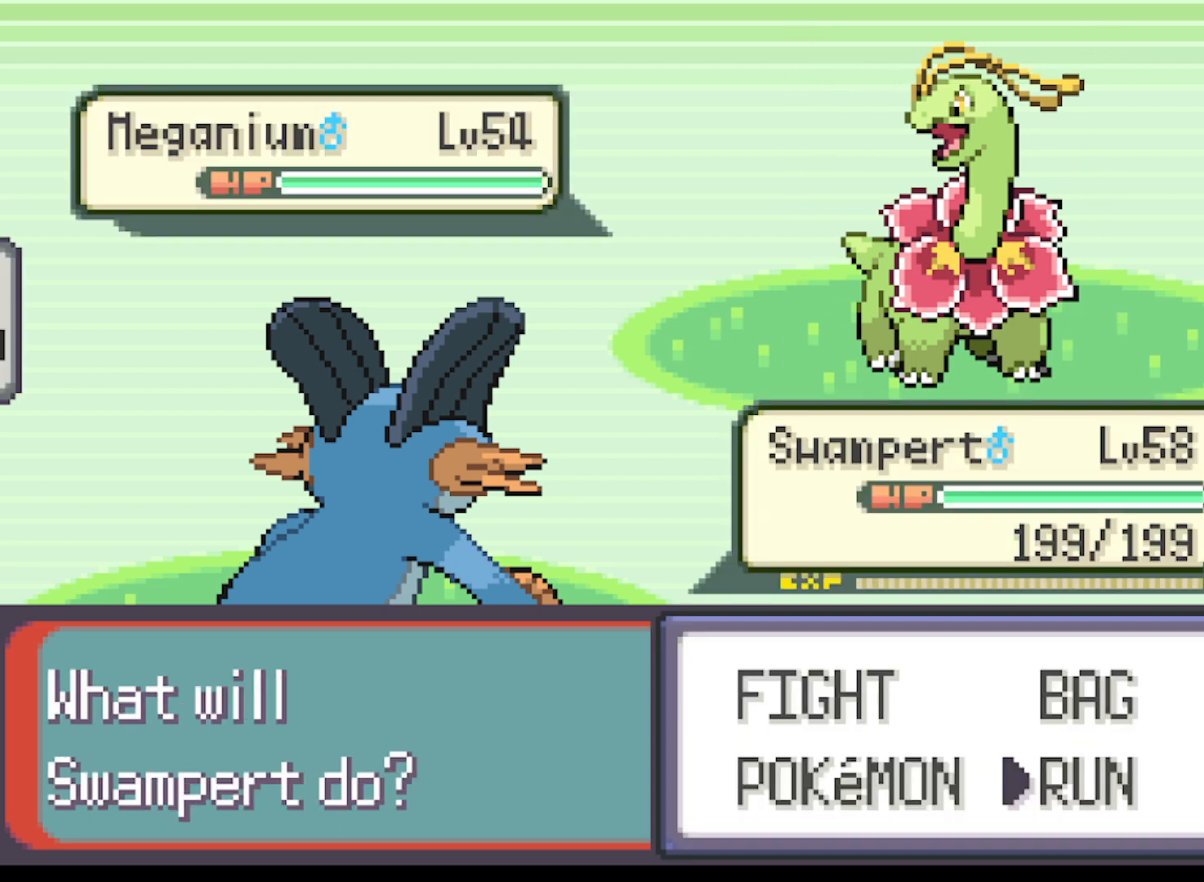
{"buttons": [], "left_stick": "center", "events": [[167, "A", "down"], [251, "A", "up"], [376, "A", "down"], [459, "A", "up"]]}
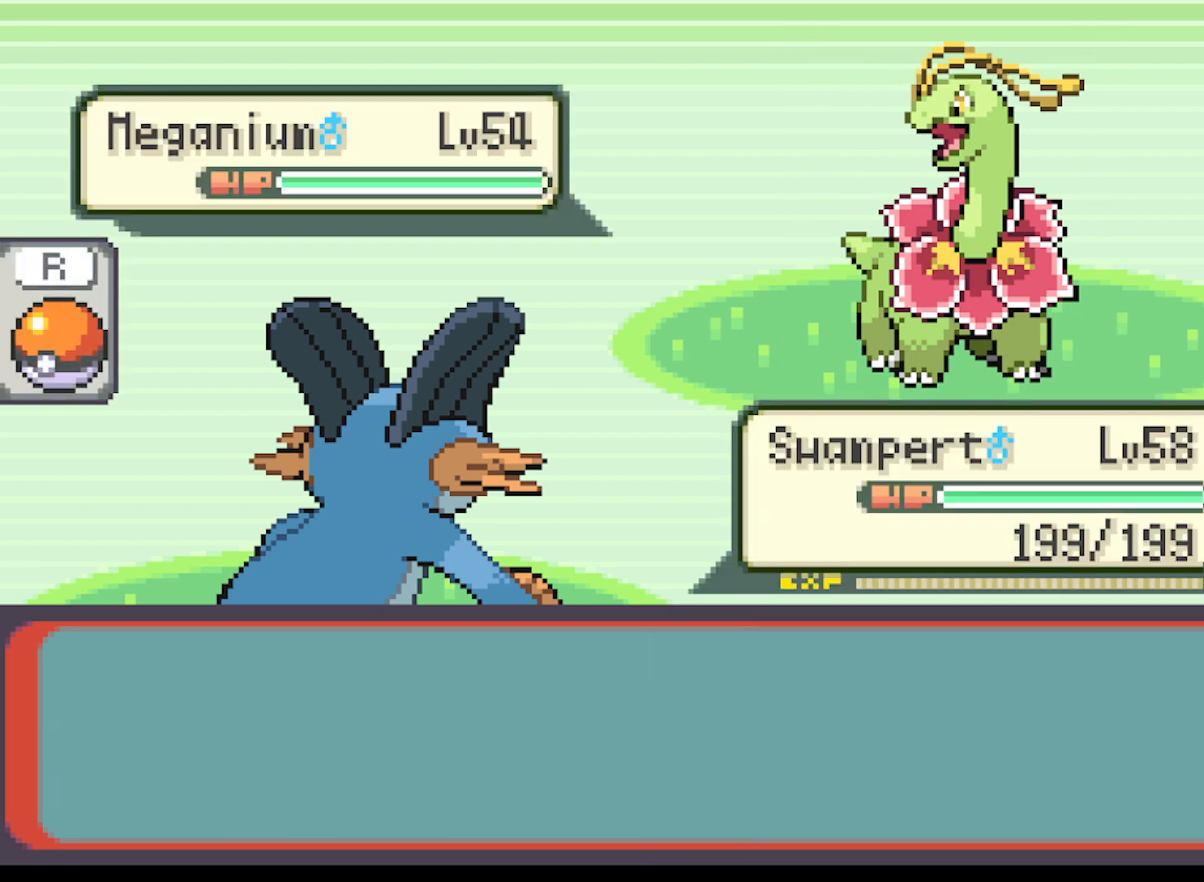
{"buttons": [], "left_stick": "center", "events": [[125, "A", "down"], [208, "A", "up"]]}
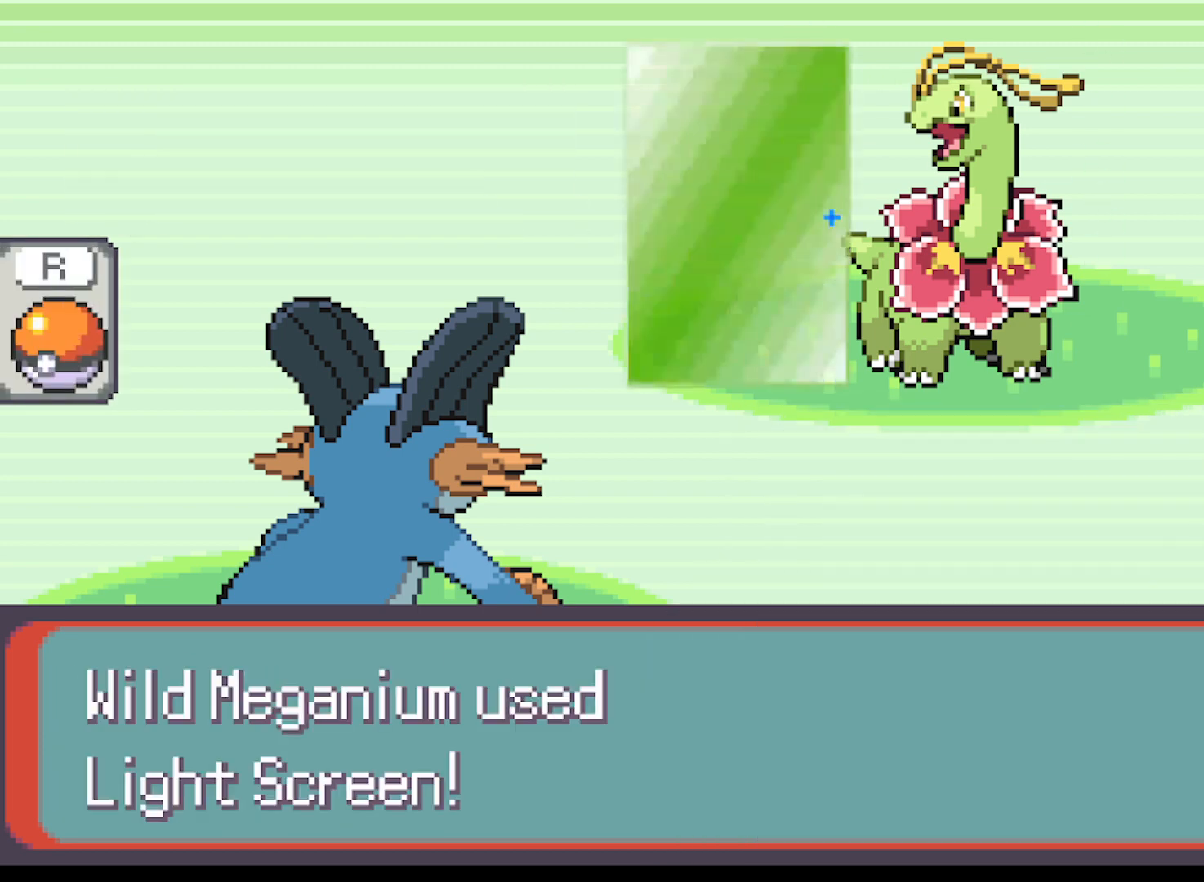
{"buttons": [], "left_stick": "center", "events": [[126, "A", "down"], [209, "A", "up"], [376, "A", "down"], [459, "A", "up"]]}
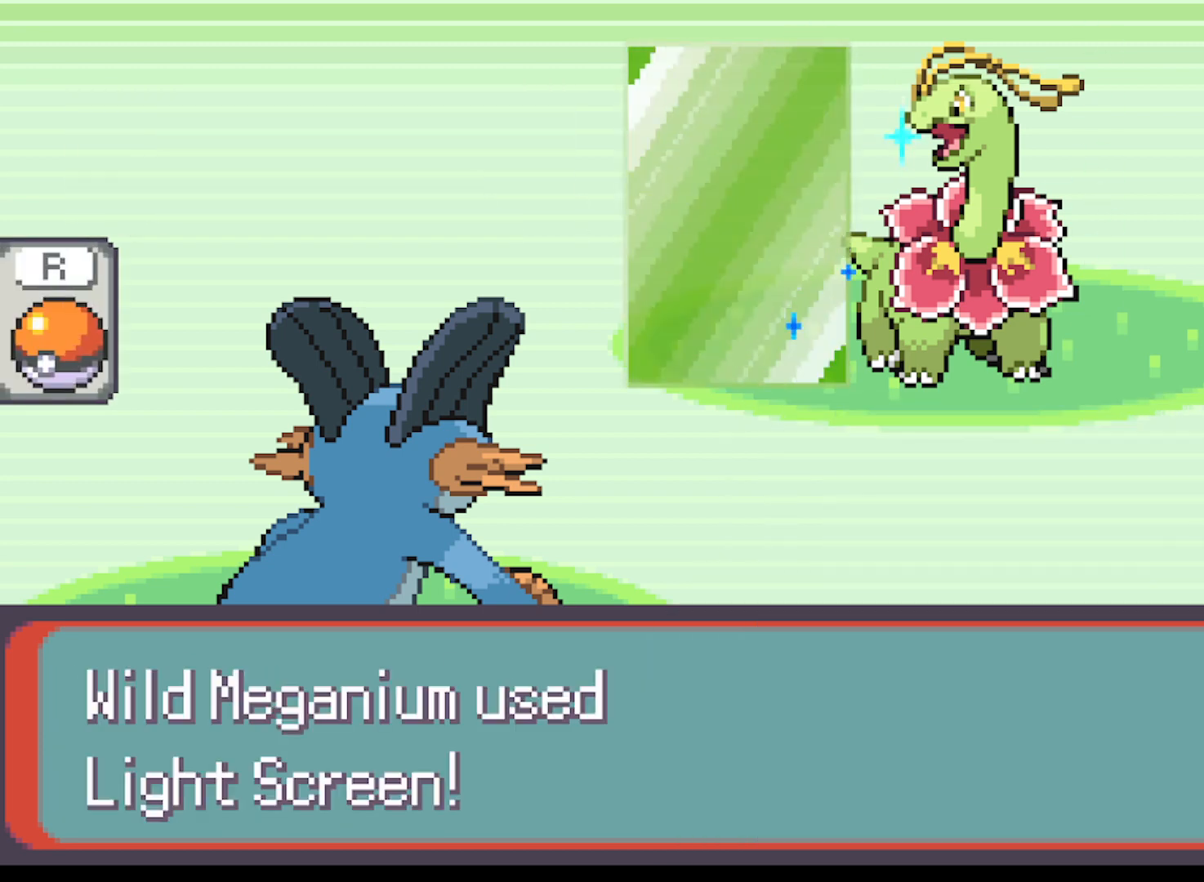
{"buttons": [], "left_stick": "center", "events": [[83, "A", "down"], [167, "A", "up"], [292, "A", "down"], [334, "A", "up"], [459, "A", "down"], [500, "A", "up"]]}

Assignment:
Omit the images; transcribe the listing verbatim.

Result of this task:
{"buttons": [], "left_stick": "center", "events": [[167, "A", "down"], [251, "A", "up"], [376, "A", "down"], [459, "A", "up"]]}
{"buttons": [], "left_stick": "center", "events": [[125, "A", "down"], [208, "A", "up"]]}
{"buttons": [], "left_stick": "center", "events": [[126, "A", "down"], [209, "A", "up"], [376, "A", "down"], [459, "A", "up"]]}
{"buttons": [], "left_stick": "center", "events": [[83, "A", "down"], [167, "A", "up"], [292, "A", "down"], [334, "A", "up"], [459, "A", "down"], [500, "A", "up"]]}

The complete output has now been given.